Separately to your fiction, you have created a wonderful compendium of non-fiction ‘Station Stories’ of vignettes and micro-stories inspired by your work as a station host at a Melbourne station host. How did ‘Station Stories’ start, and how do you see it as developing? Can you share with us one or two stories that stand out?

As a writer I’ve always wanted to celebrate everyday life – to make little photographs of it but with scents and sounds. Because everyday life is full of tiny transcendent jewel-like moments of delight and sorrow and interest. Fantasy writing doesn’t give you much scope for this. When I first started to work at a railway station (unfortunately my writing doesn’t pay the bills)I was delighted by all the little stories that played out on station platforms and kept a diary so that they wouldn’t be lost. Over time and with my discovery of social media these have metamorphosed into ‘Station Stories’. I really wrote them for my own pleasure. People tell me to look for a publisher for them and perhaps I will. But I already think of it as a small weekly column and I try to post one every weekend. I’d love to build up a following for them so that lots of people get this little story maybe on their mobiles maybe on Monday mornings as a bit of a sweetener. Without really planning it that seems to be what I’m working towards.
Here are two of my favourites.
A regular
G, one of our regulars is extremely disabled. He drives his wheelchair with a stick mounted on his head and communicates by tapping out words on a communicator. Were I so disabled, I think I’d be scared to leave the house, but G goes out to his job most days and has a busy social life. Recently I was tasteless enough to tease him about checking out the pretty girls. The way he tapped out “I’m engaged” and the dignified way he looked at me as it sounded out, made me feel rather small. Serves me right!
Yesterday he was waiting for a friend at the barriers and we got chatting. Hundreds of people headed for the Soundwave festival were going past and my task was to call out “Soundwave passengers – buses to the left!” at regular intervals.

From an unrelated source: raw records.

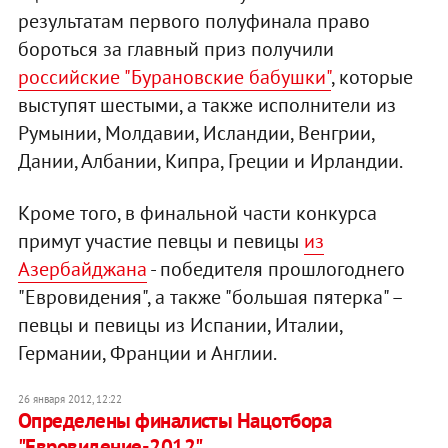
результатам первого полуфинала право
бороться за главный приз получили
российские "Бурановские бабушки"
, которые
выступят шестыми, а также исполнители из
Румынии, Молдавии, Исландии, Венгрии,
Дании, Албании, Кипра, Греции и Ирландии.
Кроме того, в финальной части конкурса
примут участие певцы и певицы
из
Азербайджана
- победителя прошлогоднего
"Евровидения", а также "большая пятерка" –
певцы и певицы из Испании, Италии,
Германии, Франции и Англии.
26 января 2012, 12:22
Определены финалисты Нацотбора
"Евровидение-2012"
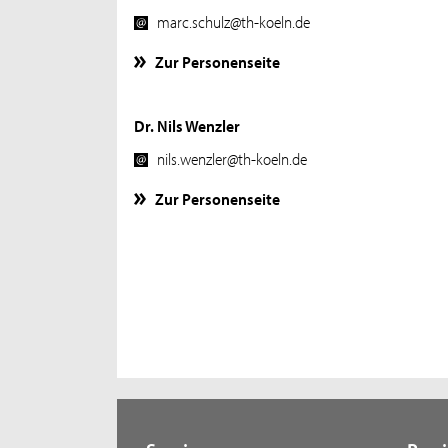
marc.schulz@th-koeln.de
Zur Personenseite
Dr. Nils Wenzler
nils.wenzler@th-koeln.de
Zur Personenseite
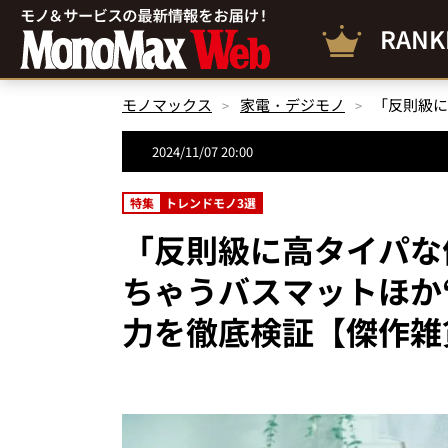
RANK
モノマックス
家電・デジモノ
2024/11/07 20:00
特集
トレンドモノ3選
「反則級に高タイパな
ちゃうバスマットほか“
力を徹底検証【傑作雑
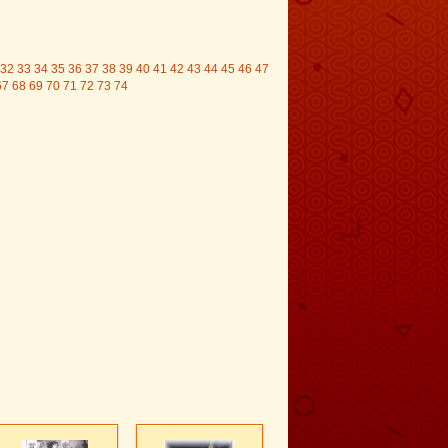
32
33
34
35
36
37
38
39
40
41
42
43
44
45
46
47
67
68
69
70
71
72
73
74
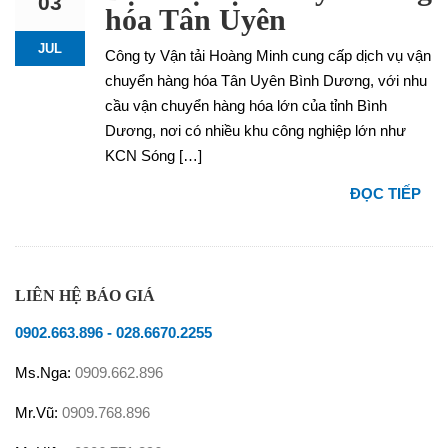
03
hóa Tân Uyên
JUL
Công ty Vận tải Hoàng Minh cung cấp dịch vụ vận
chuyển hàng hóa Tân Uyên Bình Dương, với nhu
cầu vận chuyển hàng hóa lớn của tỉnh Bình
Dương, nơi có nhiều khu công nghiệp lớn như
KCN Sóng […]
ĐỌC TIẾP
LIÊN HỆ BÁO GIÁ
0902.663.896
-
028.6670.2255
Ms.Nga:
0909.662.896
Mr.Vũ:
0909.768.896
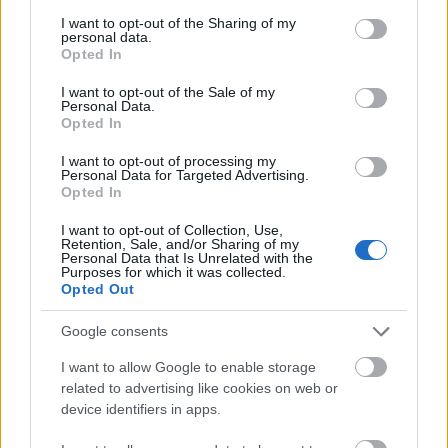
services and may gather and store information including but
not limited to your visit or usage behaviour. You may click to
I want to opt-out of the Sharing of my
personal data.
grant or deny consent to Google and its third-party tags to
Opted In
use your data for below specified purposes in below Google
consent section.
I want to opt-out of the Sale of my
Personal Data.
Opted In
I want to opt-out of processing my
Personal Data for Targeted Advertising.
Opted In
I want to opt-out of Collection, Use,
Retention, Sale, and/or Sharing of my
Personal Data that Is Unrelated with the
Purposes for which it was collected.
Opted Out
Aggaoui Abdelouahab (forrás: Osonó)
Google consents
I want to allow Google to enable storage
A nyáron bemutatott
masc@face.now
című előadás
related to advertising like cookies on web or
az Osonóra jellemző színházi kulcsban készült el, és
device identifiers in apps.
a két, egymástól távol eső kultúra találkozására,
valamint az adott országok legjellemzőbb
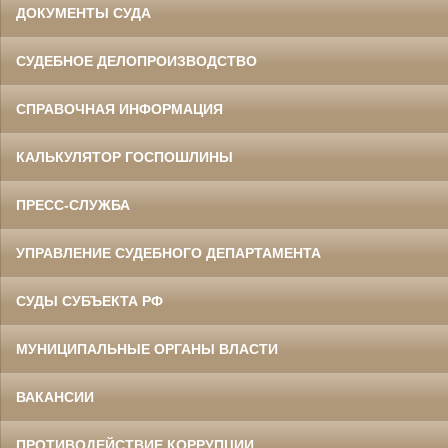
ДОКУМЕНТЫ СУДА
СУДЕБНОЕ ДЕЛОПРОИЗВОДСТВО
СПРАВОЧНАЯ ИНФОРМАЦИЯ
КАЛЬКУЛЯТОР ГОСПОШЛИНЫ
ПРЕСС-СЛУЖБА
УПРАВЛЕНИЕ СУДЕБНОГО ДЕПАРТАМЕНТА
СУДЫ СУБЪЕКТА РФ
МУНИЦИПАЛЬНЫЕ ОРГАНЫ ВЛАСТИ
ВАКАНСИИ
ПРОТИВОДЕЙСТВИЕ КОРРУПЦИИ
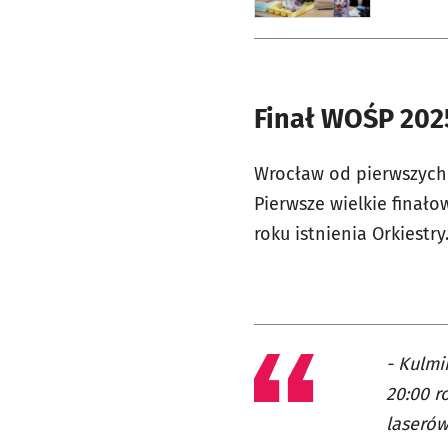
Finał WOŚP 202
Wrocław od pierwszych
Pierwsze wielkie finał
roku istnienia Orkiestry
- Kulmi
20:00 r
laserów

I was startled to hear a little mechanical voice repeating my words. G had typed the words into his communicator and helpfully kept pressing the button at regular intervals until his friend arrived and he shot off in his wheel chair to greet him.

Station Heroics
Today the Crystal lady was in great distress (although not willing to miss her train) because she had dropped a container of freshly made organic peanut butter on the train tracks. I leapt in to help like the hero station host I am. Although these days railway employees are forbidden to enter the Pit (this is the evocative name we rail types use for the area of train track between the platforms) I do have a Scoopy Thing. This thing, created by some great hero station officer of times past,is a plastic milk bottle cut in half and attached to a pole. It enables me to fish all kinds of things – mostly mobile phones safely out of the Pit.
The ST performed admirably but to be honest, I’m not sure the Crystal Lady will want the peanut butter as the jar has a big germ emitting crack in it. Still that’s her decision for tomorrow.